Posted: Fri Feb 17, 2017 1:51 pm
by BD Sullivan
Jay Z wrote:NFL now has 90+ full classic games available for free viewing on YouTube on their own channel.
How many before 1995?

Re: Most recent NFL playoff game with no surviving videotape

Posted: Fri Feb 17, 2017 2:11 pm
by nicefellow31
JeffreyMiller wrote:A couple of guys named Newton Minnow and Comrade Dobler have been posting complete games from the 60s and 70s on Youtube ... several playoff games with intros and commercials. While I am not an advocate of posting this stuff on Youtube, I admit to watching a few of these videos and much of it is absolutely spectacular. I just watched the Oakland at Miami playoff game from 1973.

I am wondering if someone from NFL FIlms is monitoring what's showing up on Youtube anymore. I recall stuff being yanked way back when, but these have been up for quite a while.
Yes and did you know that there are online aps that can convert the youtube into a MP4 that you can download to your hard drive. I even "know" somebody who has a hard drive with 100's of games from the 70's, 80's, etc. who watches those games along with TWIPF episodes during long aircraft flights.

Re: Most recent NFL playoff game with no surviving videotape

Posted: Fri Feb 17, 2017 4:39 pm
by jeckle_and_heckle
nicefellow31 wrote:
Yes and did you know that there are online aps that can convert the youtube into a MP4 that you can download to your hard drive.
There are indeed many utilities that do this. The problem I've run into is, while some (but not all) work very well, they typically save it in a format conducive to viewing on a small screen like an iPhone. Screening the converted file on an HDTV is a grainy disaster. Even an iPad can be too large to view with clarity.

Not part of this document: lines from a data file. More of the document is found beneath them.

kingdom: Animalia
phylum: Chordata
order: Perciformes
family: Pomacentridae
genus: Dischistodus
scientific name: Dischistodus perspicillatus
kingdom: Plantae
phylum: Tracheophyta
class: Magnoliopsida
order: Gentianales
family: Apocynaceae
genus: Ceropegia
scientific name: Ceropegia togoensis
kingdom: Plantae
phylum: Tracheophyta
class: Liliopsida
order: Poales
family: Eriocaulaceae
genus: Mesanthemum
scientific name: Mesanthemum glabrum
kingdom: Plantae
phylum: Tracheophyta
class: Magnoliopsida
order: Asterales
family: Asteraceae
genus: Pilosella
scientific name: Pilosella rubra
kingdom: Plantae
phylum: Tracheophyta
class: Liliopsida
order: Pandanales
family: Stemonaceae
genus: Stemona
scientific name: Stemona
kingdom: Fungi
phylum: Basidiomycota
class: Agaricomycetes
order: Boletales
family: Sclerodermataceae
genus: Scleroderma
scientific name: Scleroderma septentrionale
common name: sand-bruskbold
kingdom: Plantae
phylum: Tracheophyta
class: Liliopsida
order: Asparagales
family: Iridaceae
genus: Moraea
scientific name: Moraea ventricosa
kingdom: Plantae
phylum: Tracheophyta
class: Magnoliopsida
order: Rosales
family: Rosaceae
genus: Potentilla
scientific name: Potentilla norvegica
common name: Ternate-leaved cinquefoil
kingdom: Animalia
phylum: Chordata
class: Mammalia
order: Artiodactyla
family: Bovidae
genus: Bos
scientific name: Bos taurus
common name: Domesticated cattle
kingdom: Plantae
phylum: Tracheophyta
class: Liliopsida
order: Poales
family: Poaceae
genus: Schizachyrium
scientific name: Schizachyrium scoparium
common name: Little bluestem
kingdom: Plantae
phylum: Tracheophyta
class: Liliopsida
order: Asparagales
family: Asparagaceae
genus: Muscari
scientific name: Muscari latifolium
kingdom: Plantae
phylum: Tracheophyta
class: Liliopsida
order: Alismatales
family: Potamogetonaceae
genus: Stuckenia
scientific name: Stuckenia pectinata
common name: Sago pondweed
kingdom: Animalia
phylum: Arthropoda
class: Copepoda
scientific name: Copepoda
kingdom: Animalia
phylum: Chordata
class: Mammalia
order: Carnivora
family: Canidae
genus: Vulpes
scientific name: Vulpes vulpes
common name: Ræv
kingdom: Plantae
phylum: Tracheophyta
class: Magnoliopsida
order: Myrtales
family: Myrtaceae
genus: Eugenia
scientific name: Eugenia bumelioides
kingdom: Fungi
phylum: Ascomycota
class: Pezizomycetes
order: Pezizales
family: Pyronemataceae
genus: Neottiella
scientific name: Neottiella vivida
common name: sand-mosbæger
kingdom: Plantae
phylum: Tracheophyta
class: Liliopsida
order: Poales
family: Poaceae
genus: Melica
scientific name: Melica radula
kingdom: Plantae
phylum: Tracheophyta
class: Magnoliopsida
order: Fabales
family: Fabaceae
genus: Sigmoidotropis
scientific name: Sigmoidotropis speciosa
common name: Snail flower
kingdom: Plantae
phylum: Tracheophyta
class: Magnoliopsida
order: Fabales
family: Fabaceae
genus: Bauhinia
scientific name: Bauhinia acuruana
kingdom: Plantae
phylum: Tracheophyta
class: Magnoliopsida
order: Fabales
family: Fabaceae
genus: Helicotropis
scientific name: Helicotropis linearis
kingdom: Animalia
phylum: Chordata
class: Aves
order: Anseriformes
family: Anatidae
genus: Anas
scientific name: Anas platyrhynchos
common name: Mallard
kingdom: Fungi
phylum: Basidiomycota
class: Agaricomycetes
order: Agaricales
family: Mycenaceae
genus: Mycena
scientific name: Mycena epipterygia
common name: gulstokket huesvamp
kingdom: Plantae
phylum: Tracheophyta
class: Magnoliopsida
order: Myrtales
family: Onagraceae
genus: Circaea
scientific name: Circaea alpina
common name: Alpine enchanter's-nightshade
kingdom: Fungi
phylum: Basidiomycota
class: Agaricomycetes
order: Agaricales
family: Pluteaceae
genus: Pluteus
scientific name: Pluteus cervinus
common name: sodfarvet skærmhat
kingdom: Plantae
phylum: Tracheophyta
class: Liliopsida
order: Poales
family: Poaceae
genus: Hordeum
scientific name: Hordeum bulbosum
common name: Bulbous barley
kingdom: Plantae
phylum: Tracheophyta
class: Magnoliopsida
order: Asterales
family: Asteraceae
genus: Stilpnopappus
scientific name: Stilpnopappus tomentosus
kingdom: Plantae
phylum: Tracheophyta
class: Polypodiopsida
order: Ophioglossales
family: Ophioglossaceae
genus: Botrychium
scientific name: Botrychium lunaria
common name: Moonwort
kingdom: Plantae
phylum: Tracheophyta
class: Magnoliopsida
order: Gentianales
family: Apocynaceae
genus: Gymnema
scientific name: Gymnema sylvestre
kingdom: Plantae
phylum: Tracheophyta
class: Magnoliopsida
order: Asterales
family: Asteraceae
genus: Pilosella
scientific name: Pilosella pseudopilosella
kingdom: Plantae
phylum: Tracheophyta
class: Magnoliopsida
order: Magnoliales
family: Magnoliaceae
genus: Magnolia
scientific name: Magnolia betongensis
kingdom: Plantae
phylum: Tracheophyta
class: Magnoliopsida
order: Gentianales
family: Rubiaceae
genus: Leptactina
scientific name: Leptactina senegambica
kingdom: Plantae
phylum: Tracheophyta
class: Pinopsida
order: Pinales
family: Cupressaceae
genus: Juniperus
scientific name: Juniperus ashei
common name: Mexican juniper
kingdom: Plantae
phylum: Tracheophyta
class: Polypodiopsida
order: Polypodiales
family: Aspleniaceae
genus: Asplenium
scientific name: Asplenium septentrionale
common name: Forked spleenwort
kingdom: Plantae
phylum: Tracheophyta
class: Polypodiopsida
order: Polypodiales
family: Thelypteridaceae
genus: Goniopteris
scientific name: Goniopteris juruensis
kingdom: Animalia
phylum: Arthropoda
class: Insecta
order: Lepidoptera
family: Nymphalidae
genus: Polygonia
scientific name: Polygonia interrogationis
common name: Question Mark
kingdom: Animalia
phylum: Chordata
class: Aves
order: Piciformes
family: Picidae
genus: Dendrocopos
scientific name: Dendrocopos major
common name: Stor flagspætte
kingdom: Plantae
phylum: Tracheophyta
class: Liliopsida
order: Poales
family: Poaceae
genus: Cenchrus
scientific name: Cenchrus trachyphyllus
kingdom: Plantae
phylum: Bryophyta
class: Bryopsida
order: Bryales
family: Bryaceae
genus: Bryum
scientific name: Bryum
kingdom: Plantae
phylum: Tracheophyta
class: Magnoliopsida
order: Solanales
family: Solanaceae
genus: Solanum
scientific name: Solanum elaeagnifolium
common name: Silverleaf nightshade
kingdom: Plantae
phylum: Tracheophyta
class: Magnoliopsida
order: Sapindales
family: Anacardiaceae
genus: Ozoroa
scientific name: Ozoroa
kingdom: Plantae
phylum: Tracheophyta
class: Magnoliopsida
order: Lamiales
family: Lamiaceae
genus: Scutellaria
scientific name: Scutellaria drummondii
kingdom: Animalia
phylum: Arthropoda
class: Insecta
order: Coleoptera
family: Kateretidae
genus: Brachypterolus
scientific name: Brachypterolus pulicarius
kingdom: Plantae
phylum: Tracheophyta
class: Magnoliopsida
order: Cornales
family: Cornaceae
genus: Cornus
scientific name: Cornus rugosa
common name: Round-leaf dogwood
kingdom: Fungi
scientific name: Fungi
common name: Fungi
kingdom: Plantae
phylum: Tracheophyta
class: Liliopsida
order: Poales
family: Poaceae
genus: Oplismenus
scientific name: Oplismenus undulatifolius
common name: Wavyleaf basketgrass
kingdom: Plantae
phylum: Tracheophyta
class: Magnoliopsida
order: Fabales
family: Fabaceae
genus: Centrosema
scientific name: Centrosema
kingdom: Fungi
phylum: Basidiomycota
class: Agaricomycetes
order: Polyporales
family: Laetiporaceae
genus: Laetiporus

Yet, it's something. Unlike others, I have no problem at all with NFL games being on YouTube. As previously mentioned, the NFL has it's own channel and content on YouTube. And let's face it, YouTube and other options like Netflix are supplanting network and even cable television. In my opinion, the content is better. Like anything else, if content suffers in one media, something better will eventually come along and replace it.

Network and most cable television has become a joke. I looked at my cable bill one day and saw it approached $170 a month. So I dropped cable and kept my high speed internet, cutting my bill in half. I put the $80 savings in a Vanguard account every month that I opened just for that reason. For about a year I signed up for Netflix. I eventually dropped that, too. Today's over the air antennas are great--not like the rabbit ears of old. The clarity on the four main network stations is HD, better than cable. So I still get my fix of NFL games. I miss the cable games, but the cost savings is worth it. When they streamed eight games on Twitter this year, it was great.

Changing times. I, for one, like it.